The problem:
Only a number is expected: the count of lines in the listing where "Left" occurs.

Exercise materials:
== Segment start ==
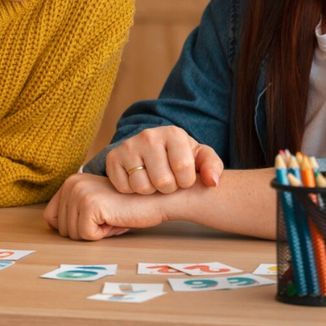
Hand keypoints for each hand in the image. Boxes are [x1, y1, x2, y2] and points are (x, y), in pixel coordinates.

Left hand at [45, 173, 169, 240]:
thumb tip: (53, 227)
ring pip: (74, 235)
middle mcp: (70, 184)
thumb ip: (74, 211)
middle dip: (87, 231)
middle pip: (62, 230)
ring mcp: (79, 193)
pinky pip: (87, 236)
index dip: (74, 227)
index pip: (51, 219)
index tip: (96, 216)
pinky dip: (103, 235)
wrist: (155, 199)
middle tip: (109, 217)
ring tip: (113, 217)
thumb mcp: (94, 205)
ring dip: (96, 233)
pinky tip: (115, 220)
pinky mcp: (90, 205)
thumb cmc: (128, 206)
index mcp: (70, 182)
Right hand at [103, 125, 223, 195]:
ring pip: (142, 187)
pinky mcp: (113, 158)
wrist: (151, 150)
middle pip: (163, 182)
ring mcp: (128, 146)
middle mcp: (149, 135)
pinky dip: (132, 190)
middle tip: (168, 181)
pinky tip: (139, 179)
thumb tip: (212, 182)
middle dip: (168, 189)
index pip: (184, 170)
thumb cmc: (180, 156)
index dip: (186, 182)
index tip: (184, 178)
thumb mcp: (200, 158)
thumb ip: (213, 167)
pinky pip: (124, 187)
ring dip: (150, 191)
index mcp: (173, 133)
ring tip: (153, 180)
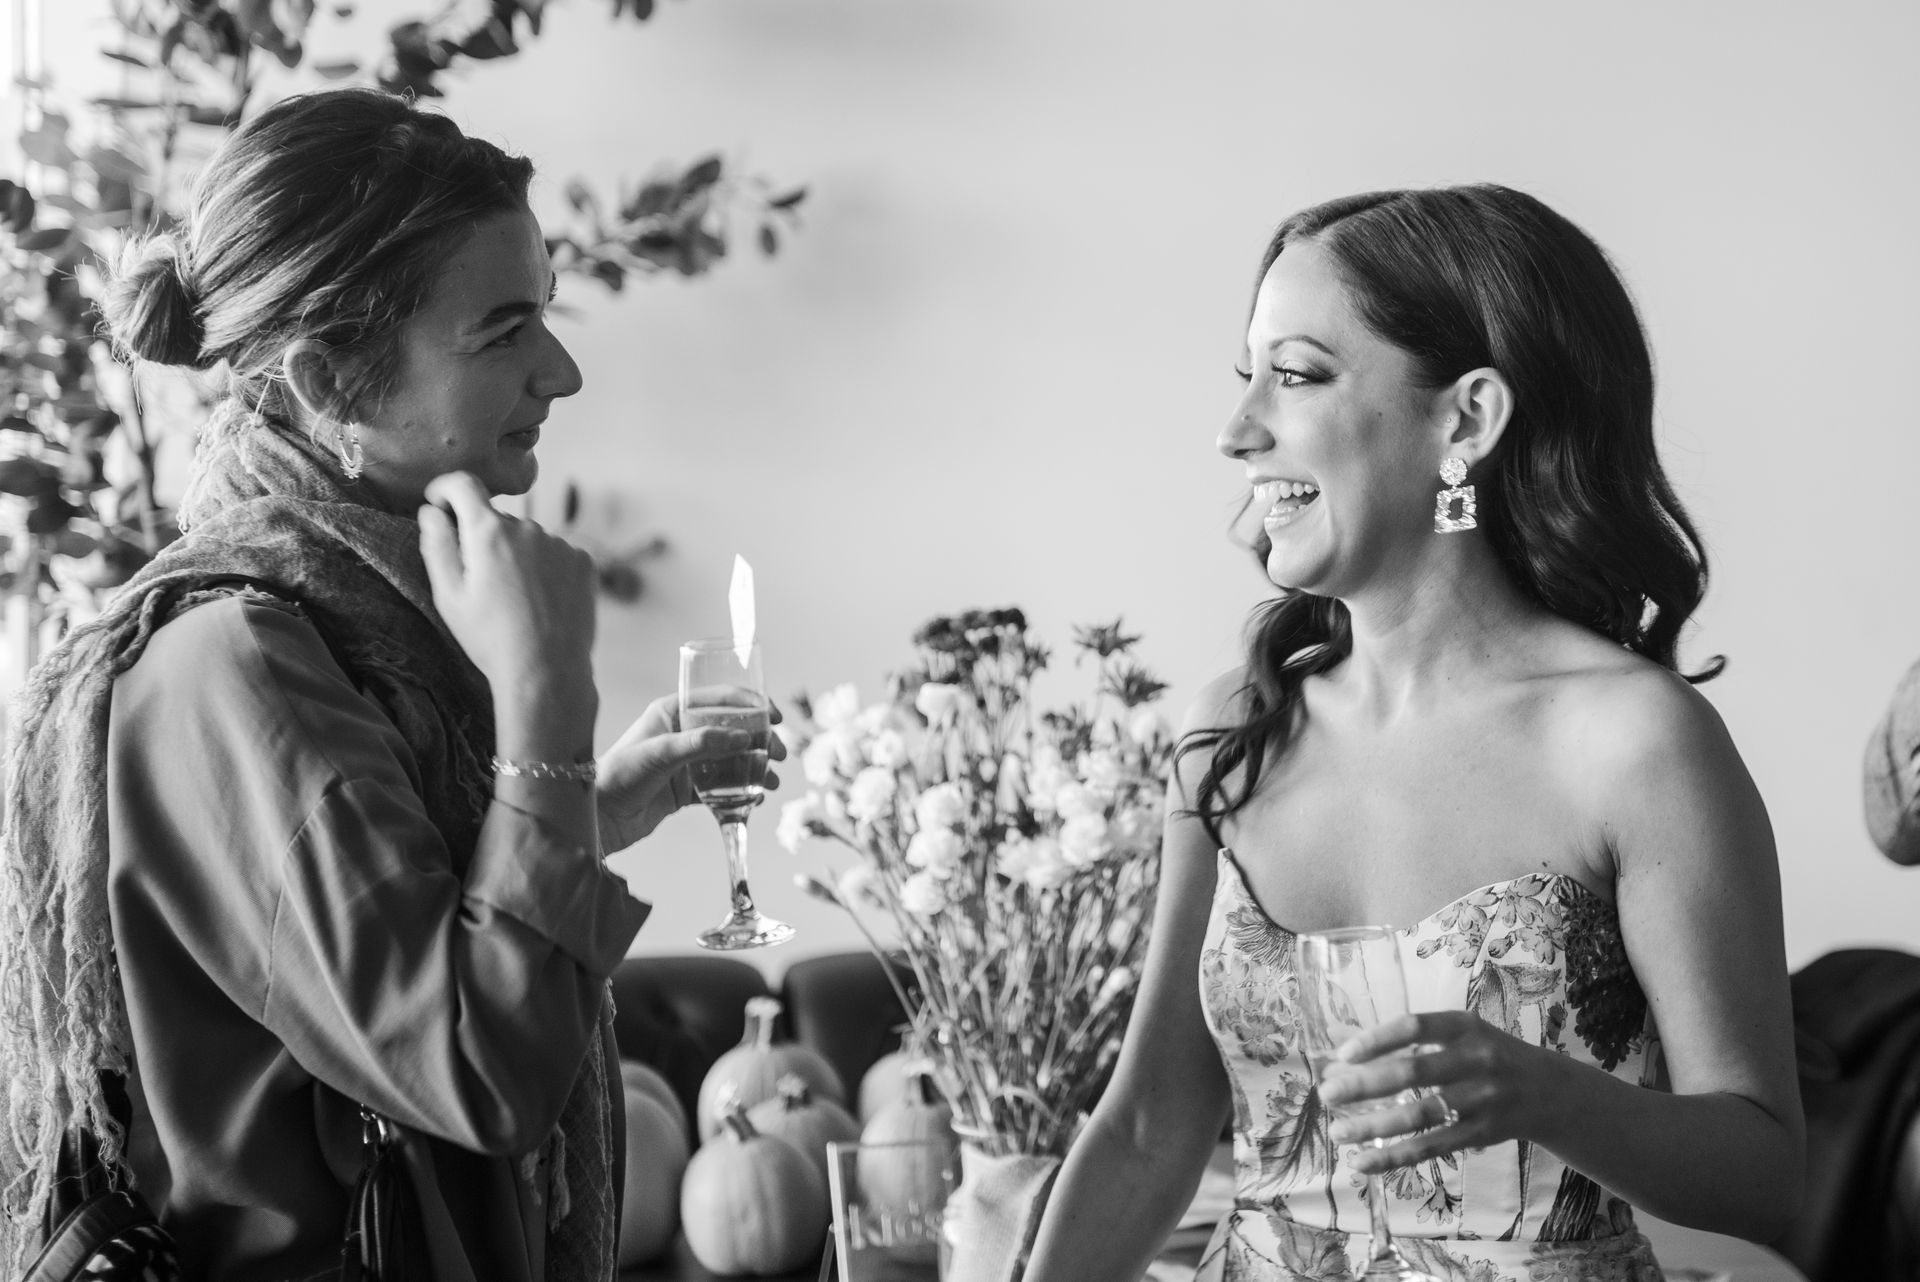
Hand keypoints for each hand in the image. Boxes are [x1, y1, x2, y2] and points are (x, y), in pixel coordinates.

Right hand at [418, 473, 595, 717]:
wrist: (547, 673)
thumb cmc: (491, 639)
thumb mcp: (450, 595)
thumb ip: (437, 545)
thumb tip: (431, 511)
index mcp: (488, 533)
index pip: (464, 484)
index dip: (445, 488)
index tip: (439, 503)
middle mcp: (528, 528)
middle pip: (497, 520)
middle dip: (484, 541)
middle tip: (483, 586)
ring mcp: (560, 543)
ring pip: (528, 539)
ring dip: (517, 557)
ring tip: (516, 602)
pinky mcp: (583, 561)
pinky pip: (556, 554)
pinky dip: (545, 569)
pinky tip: (541, 602)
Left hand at [596, 695, 786, 852]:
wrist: (597, 818)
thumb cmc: (618, 776)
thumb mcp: (660, 753)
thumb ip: (702, 744)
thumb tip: (744, 738)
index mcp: (673, 711)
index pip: (720, 698)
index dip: (752, 704)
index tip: (775, 716)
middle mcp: (682, 733)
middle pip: (733, 730)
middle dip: (760, 741)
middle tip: (779, 756)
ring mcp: (686, 762)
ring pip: (731, 760)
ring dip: (755, 768)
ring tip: (772, 782)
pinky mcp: (687, 789)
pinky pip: (722, 787)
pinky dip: (741, 792)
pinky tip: (755, 799)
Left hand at [1315, 1011, 1559, 1173]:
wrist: (1551, 1091)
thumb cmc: (1489, 1056)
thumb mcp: (1463, 1035)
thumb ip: (1415, 1043)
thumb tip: (1345, 1060)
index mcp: (1465, 1026)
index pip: (1414, 1027)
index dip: (1376, 1040)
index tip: (1343, 1054)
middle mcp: (1476, 1059)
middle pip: (1413, 1072)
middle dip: (1364, 1085)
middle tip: (1327, 1095)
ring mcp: (1482, 1098)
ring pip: (1419, 1116)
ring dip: (1373, 1126)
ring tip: (1338, 1133)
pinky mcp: (1483, 1133)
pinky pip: (1432, 1147)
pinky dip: (1394, 1156)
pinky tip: (1363, 1162)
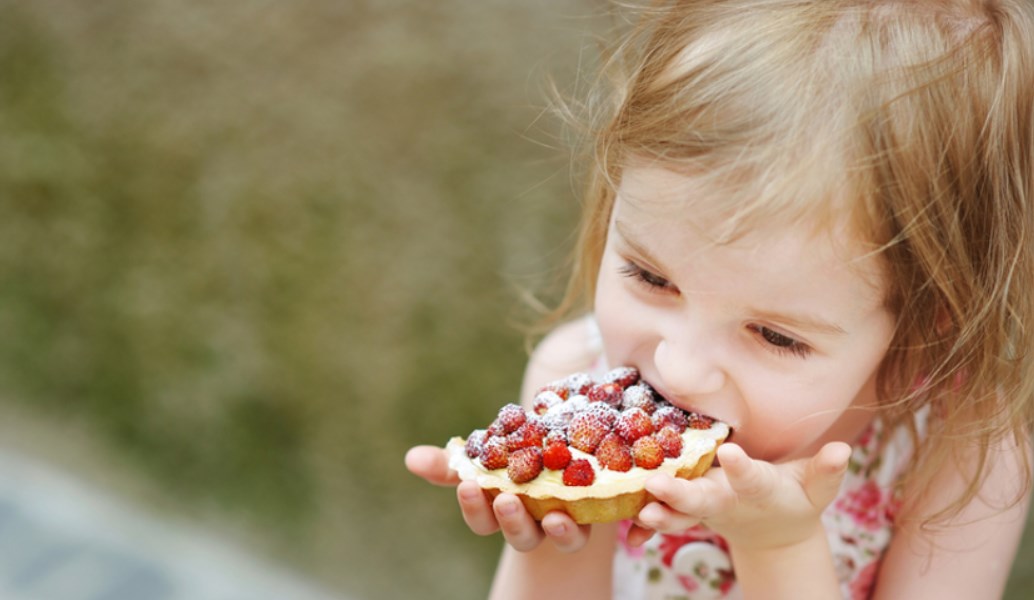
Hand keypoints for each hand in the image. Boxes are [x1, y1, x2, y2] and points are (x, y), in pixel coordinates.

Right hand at [405, 445, 592, 552]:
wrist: (569, 436)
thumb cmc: (516, 450)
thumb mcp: (482, 454)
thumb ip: (449, 462)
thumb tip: (410, 459)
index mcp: (503, 510)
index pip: (483, 521)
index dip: (475, 507)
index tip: (468, 484)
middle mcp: (537, 522)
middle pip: (522, 536)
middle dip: (512, 520)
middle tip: (506, 499)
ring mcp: (571, 517)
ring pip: (564, 538)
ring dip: (558, 530)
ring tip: (554, 515)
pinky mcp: (600, 506)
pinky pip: (598, 521)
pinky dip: (592, 515)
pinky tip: (588, 496)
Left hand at [631, 442, 851, 550]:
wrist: (773, 531)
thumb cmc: (795, 495)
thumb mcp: (816, 488)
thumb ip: (826, 471)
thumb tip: (844, 450)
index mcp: (760, 490)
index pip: (752, 478)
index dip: (743, 468)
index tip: (731, 453)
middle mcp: (730, 501)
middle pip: (705, 500)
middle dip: (683, 496)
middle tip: (659, 486)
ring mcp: (706, 510)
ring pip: (681, 513)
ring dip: (661, 514)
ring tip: (641, 513)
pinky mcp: (689, 513)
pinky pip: (666, 520)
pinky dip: (648, 526)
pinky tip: (630, 528)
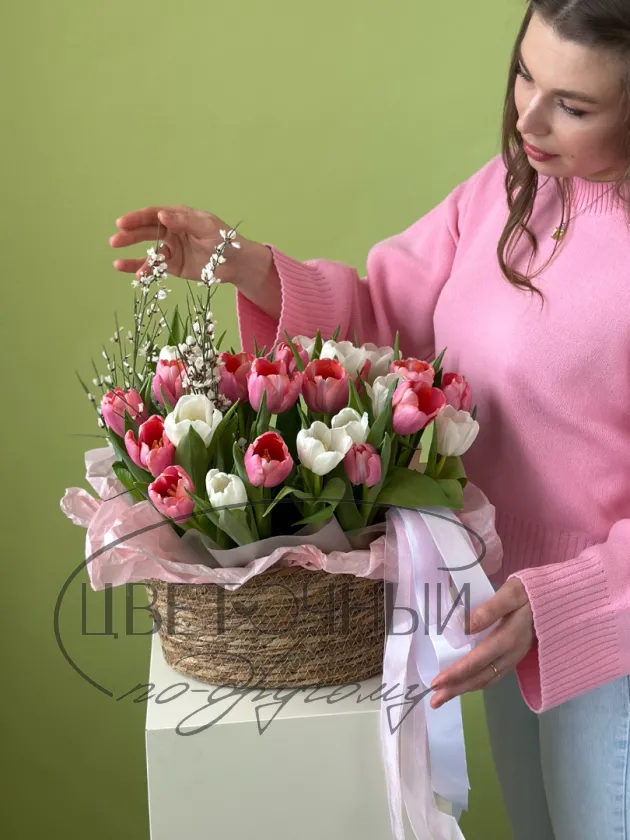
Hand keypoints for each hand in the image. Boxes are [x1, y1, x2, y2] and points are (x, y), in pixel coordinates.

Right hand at [109, 204, 272, 287]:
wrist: (237, 264)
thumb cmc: (225, 240)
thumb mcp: (207, 227)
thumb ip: (184, 221)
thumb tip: (161, 215)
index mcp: (179, 216)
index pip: (153, 214)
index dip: (137, 218)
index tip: (122, 222)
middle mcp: (171, 230)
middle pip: (146, 232)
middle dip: (130, 236)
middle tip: (115, 240)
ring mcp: (171, 248)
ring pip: (148, 251)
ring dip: (133, 256)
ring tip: (117, 263)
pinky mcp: (174, 266)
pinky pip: (156, 267)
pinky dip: (145, 271)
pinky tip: (136, 275)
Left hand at [429, 578, 533, 708]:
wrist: (558, 601)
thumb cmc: (531, 592)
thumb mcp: (511, 593)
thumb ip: (489, 610)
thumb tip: (464, 626)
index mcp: (508, 639)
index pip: (476, 661)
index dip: (456, 673)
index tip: (436, 683)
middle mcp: (511, 654)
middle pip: (480, 677)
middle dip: (455, 690)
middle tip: (434, 701)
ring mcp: (514, 658)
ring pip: (487, 680)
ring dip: (464, 689)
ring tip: (444, 696)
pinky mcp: (514, 657)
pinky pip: (494, 675)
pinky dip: (477, 683)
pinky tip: (465, 684)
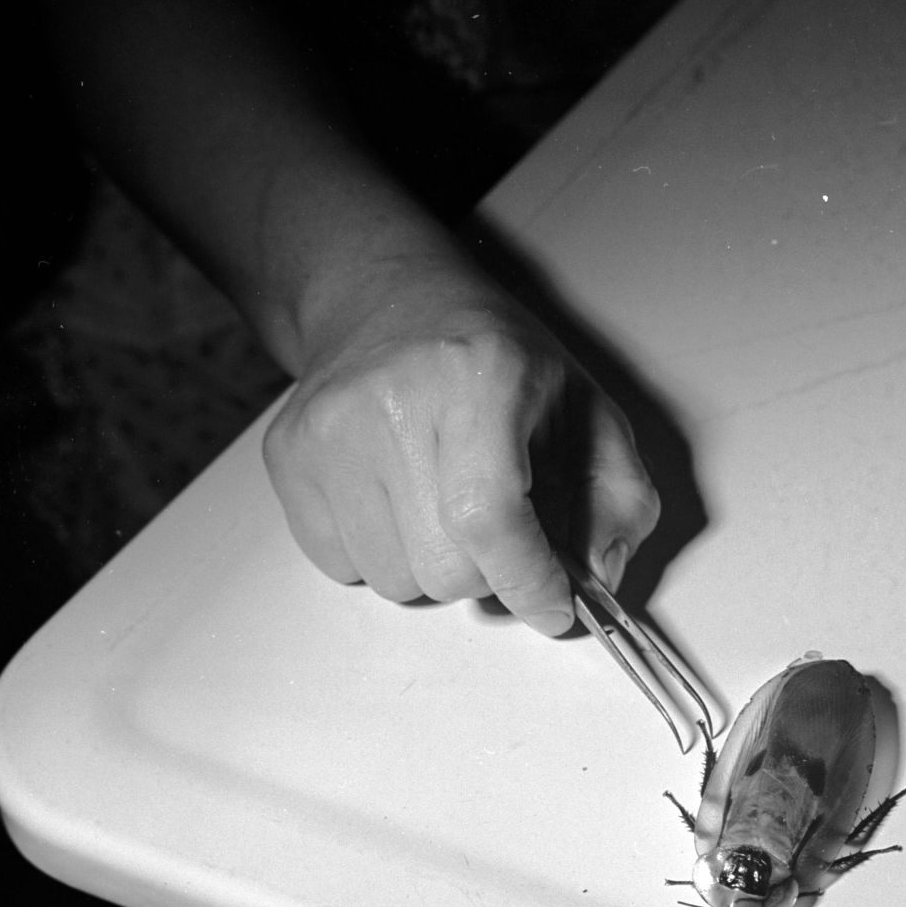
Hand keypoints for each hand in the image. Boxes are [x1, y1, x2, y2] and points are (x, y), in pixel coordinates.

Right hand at [262, 265, 658, 634]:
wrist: (389, 300)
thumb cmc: (493, 358)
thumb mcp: (586, 408)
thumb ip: (618, 499)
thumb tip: (597, 578)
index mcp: (480, 375)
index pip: (492, 519)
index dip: (529, 581)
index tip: (553, 606)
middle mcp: (391, 400)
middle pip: (445, 570)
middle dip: (488, 573)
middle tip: (497, 526)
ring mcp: (328, 431)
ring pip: (394, 582)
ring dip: (432, 566)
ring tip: (441, 502)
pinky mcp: (287, 457)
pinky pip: (342, 568)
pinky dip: (382, 555)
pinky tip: (397, 498)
== Segment end ==
Answer box:
5